A ressurreição de Jesus é o Mistério divino, que como tal permanece sempre elusivo para a mente humana. Isto também se aplica às aparições do Senhor ressuscitado que tiveram lugar de acordo com a vontade e sabedoria de Deus e não a dos homens, como se afirma na primeira leitura: «Deus ressuscitou-O [Jesus] ao terceiro dia e permitiu-Lhe manifestar-Se, não a todo o povo, mas às testemunhas de antemão designadas por Deus, a nós que comemos e bebemos com Ele, depois de ter ressuscitado dos mortos.» Por outro lado, o Ressuscitado dirá aos apóstolos: «Felizes os que não viram e acreditaram!» (Jo 20,29). (Podemos recordar que Ele rezou por estes “bem-aventurados” que só acreditam com base nas palavras dos apóstolos [cf. Jo 17,20]). Este acreditar bendito é uma graça que, no entanto, precisa de florescer constantemente mesmo nos discípulos de Jesus. Ela deriva do testemunho apostólico, mas também da experiência dos sinais do Senhor Ressuscitado nas suas vidas. E estes só serão perceptíveis através do amor.

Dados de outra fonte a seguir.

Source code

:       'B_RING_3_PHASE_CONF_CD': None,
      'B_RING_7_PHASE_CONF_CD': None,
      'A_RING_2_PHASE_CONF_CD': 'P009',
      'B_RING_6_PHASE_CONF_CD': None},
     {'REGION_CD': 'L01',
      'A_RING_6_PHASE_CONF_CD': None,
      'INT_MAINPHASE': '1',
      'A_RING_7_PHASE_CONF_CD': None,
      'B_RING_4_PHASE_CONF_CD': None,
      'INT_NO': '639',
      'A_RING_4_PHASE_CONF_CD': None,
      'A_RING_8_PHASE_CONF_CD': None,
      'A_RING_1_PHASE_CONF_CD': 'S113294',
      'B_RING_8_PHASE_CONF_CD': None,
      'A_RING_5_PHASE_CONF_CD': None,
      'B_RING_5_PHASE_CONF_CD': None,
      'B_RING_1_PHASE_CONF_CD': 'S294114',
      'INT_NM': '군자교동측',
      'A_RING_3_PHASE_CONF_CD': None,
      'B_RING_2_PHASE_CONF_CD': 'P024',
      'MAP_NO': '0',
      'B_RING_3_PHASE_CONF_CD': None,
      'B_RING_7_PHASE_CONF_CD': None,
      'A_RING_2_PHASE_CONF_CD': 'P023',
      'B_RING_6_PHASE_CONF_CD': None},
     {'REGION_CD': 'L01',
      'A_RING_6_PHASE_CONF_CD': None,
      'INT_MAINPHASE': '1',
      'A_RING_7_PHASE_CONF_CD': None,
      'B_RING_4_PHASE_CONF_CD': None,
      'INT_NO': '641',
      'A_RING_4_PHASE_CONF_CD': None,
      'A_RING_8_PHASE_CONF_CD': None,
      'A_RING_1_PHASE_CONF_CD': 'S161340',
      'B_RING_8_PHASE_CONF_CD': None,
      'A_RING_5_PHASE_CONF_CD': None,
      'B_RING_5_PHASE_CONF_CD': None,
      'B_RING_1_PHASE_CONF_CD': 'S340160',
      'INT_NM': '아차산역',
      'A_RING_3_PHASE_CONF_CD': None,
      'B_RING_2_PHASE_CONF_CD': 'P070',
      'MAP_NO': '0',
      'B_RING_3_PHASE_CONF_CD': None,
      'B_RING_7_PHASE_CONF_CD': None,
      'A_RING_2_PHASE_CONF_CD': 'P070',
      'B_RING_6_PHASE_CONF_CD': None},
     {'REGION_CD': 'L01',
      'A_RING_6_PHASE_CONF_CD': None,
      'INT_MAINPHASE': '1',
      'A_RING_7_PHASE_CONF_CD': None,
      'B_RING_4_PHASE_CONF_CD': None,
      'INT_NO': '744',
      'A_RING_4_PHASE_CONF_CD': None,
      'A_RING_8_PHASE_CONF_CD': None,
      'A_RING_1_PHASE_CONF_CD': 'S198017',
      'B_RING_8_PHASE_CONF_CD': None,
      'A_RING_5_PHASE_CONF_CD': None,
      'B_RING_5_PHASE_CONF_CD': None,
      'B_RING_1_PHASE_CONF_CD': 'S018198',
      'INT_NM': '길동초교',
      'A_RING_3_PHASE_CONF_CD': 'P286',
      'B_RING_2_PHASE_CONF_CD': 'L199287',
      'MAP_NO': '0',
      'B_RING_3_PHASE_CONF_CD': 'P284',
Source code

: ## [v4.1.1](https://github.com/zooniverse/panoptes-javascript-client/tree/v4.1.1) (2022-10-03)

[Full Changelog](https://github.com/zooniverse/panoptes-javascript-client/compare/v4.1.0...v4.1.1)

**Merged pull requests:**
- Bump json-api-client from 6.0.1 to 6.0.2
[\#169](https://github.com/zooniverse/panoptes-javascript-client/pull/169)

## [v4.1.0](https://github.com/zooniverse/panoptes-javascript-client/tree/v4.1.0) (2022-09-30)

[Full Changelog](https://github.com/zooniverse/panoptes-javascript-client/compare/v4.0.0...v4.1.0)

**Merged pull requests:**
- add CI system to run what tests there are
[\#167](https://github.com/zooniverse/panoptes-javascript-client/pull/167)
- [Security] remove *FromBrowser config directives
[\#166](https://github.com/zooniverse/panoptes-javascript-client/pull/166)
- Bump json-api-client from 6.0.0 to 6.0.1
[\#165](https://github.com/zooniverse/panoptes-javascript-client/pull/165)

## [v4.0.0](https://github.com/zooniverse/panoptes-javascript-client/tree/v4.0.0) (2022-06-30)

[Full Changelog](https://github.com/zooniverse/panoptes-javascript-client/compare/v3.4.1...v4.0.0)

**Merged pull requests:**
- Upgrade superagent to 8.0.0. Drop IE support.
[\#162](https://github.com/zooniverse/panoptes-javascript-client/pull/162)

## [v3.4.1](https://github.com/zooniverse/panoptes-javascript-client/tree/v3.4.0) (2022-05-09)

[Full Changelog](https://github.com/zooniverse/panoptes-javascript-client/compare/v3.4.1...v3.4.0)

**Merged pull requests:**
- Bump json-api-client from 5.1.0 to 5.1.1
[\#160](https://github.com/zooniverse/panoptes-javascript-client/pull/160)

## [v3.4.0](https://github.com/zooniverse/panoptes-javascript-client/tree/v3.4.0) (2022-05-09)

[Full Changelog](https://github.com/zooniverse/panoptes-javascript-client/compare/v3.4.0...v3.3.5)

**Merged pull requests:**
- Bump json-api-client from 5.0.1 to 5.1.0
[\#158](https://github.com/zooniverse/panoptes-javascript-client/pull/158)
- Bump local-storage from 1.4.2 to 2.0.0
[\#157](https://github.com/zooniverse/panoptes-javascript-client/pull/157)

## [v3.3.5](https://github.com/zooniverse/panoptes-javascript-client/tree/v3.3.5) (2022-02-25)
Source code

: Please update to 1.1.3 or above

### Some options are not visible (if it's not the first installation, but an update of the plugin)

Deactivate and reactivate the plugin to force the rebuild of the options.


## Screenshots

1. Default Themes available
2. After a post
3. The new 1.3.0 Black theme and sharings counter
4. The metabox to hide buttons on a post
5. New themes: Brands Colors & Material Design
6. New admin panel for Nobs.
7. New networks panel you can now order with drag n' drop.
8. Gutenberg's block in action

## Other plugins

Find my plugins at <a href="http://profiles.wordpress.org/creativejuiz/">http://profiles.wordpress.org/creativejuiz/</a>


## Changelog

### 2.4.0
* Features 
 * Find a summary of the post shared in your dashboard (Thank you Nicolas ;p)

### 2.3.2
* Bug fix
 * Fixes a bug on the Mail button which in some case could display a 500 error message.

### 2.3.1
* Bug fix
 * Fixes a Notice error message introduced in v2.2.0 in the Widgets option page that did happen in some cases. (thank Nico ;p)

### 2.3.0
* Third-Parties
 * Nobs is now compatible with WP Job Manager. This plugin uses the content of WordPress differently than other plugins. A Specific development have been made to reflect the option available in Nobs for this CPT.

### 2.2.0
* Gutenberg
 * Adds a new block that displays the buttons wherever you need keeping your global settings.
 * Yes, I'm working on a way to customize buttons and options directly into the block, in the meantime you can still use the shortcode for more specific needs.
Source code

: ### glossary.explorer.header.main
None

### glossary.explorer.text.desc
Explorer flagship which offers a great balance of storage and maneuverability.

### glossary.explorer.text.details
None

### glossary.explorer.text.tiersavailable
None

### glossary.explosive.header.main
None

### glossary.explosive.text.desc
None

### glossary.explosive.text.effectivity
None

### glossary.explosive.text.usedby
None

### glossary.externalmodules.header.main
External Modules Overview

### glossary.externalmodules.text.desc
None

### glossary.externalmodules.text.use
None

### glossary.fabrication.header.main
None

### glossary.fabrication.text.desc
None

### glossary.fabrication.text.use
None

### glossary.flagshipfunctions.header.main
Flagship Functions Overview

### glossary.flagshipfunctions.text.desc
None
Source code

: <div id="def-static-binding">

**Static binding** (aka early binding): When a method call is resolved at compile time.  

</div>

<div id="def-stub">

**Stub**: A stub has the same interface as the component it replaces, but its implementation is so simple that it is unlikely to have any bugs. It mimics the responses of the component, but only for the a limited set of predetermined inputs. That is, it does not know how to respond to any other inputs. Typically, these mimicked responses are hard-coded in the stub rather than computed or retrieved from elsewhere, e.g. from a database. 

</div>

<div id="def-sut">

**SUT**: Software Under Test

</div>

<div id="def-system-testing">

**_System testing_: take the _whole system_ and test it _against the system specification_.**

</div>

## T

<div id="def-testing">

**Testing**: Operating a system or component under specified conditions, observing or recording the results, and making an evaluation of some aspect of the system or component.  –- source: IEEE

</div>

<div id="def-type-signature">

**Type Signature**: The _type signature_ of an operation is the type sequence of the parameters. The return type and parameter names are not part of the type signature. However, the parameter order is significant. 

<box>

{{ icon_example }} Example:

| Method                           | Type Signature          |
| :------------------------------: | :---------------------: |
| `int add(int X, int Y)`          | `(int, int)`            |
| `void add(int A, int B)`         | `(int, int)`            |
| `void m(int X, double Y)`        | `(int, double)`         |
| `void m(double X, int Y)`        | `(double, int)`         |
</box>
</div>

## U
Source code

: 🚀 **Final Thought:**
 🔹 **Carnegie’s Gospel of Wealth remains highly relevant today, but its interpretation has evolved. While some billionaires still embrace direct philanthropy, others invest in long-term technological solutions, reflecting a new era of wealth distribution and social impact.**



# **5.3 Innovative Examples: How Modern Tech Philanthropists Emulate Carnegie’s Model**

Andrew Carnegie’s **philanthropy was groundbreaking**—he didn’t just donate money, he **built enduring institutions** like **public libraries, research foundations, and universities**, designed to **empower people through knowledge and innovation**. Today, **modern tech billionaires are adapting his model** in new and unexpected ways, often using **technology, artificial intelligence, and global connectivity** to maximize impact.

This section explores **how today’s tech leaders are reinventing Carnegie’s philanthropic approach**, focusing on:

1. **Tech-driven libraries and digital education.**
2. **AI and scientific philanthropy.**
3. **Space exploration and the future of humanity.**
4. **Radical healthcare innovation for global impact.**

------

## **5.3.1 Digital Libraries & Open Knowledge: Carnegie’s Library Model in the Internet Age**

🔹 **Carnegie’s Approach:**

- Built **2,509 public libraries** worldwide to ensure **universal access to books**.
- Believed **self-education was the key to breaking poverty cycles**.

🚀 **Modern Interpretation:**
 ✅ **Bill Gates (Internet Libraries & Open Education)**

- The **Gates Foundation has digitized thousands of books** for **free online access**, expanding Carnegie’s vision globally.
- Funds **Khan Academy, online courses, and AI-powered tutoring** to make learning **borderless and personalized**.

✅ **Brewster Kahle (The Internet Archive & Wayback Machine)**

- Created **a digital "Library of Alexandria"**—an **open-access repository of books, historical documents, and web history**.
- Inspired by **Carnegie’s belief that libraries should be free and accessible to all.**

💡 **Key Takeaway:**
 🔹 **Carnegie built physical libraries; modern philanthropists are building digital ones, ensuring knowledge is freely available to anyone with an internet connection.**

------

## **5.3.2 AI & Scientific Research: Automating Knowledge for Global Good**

Como meditámos na Sexta-feira Santa, Jesus amou os Seus discípulos até ao fim. E continuou a amá-los para além do fim! Morreu por amor e ressuscitou no amor. Hoje como então, Cristo mostra sempre aos Seus discípulos os sinais concretos da Sua ressurreição. Aliás, acompanha-os em missão com os sinais da Sua presença real e operante. Estes sinais são por vezes tão simples como as ligadduras e o sudário, e outras vezes tão ambíguos como aquela “pedra retirada do sepulcro” que pode aludir a um roubo do cadáver ou a uma demonstração deliberada do túmulo vazio: «Não está aqui; ressuscitou» (Lc 24,6). (Era útil a Cristo ressuscitado, que de seguida pode entrar em lugares mesmo com as portas fechadas [cf. Jo 20,19.26], retirar a pedra para sair do túmulo?) Por isso, a questão fundamental é esta: qual dos seus discípulos verá estes sinais do Ressuscitado e acreditará primeiro, indicando-os aos outros?

Que Deus abra os olhos do nosso coração, para que possamos contemplar esta manhã, diante do túmulo vazio, a presença do Mestre morto e ressuscitado, que amou os Seus até ao fim, aliás, para além do fim. E que possamos discernir no amor os sinais da Sua ressurreição à nossa volta, para que possamos entrar na alegria de uma vida que renasce continuamente n’Ele apesar de todas as dificuldades, tribulações, tragédias e mortes. “Cristo ressuscitou! Ele está verdadeiramente vivo!”